= Task objective =
Find the string "January" in the material. Copy every line that has it.
--- Material shown ---
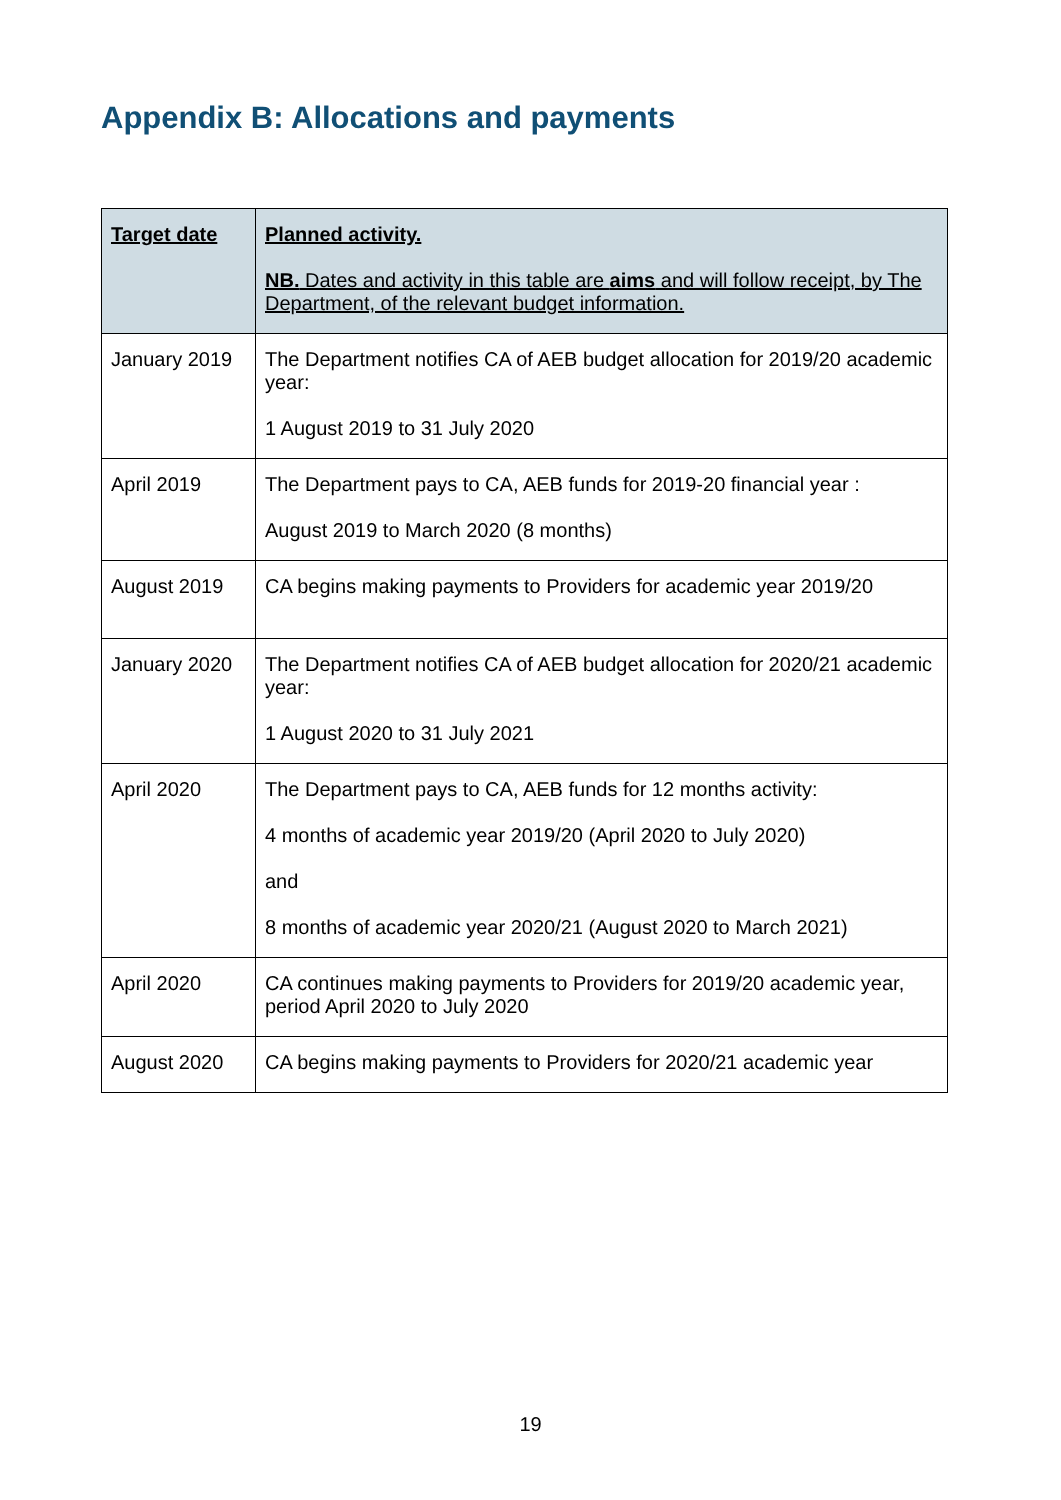Appendix B: Allocations and payments
| Target date | Planned activity. NB. Dates and activity in this table are aims and will follow receipt, by The Department, of the relevant budget information. |
| --- | --- |
| January 2019 | The Department notifies CA of AEB budget allocation for 2019/20 academic year: 1 August 2019 to 31 July 2020 |
| April 2019 | The Department pays to CA, AEB funds for 2019-20 financial year : August 2019 to March 2020 (8 months) |
| August 2019 | CA begins making payments to Providers for academic year 2019/20 |
| January 2020 | The Department notifies CA of AEB budget allocation for 2020/21 academic year: 1 August 2020 to 31 July 2021 |
| April 2020 | The Department pays to CA, AEB funds for 12 months activity: 4 months of academic year 2019/20 (April 2020 to July 2020) and 8 months of academic year 2020/21 (August 2020 to March 2021) |
| April 2020 | CA continues making payments to Providers for 2019/20 academic year, period April 2020 to July 2020 |
| August 2020 | CA begins making payments to Providers for 2020/21 academic year |
19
---
= Completed task =
| January 2019 | The Department notifies CA of AEB budget allocation for 2019/20 academic year: 1 August 2019 to 31 July 2020 |
| January 2020 | The Department notifies CA of AEB budget allocation for 2020/21 academic year: 1 August 2020 to 31 July 2021 |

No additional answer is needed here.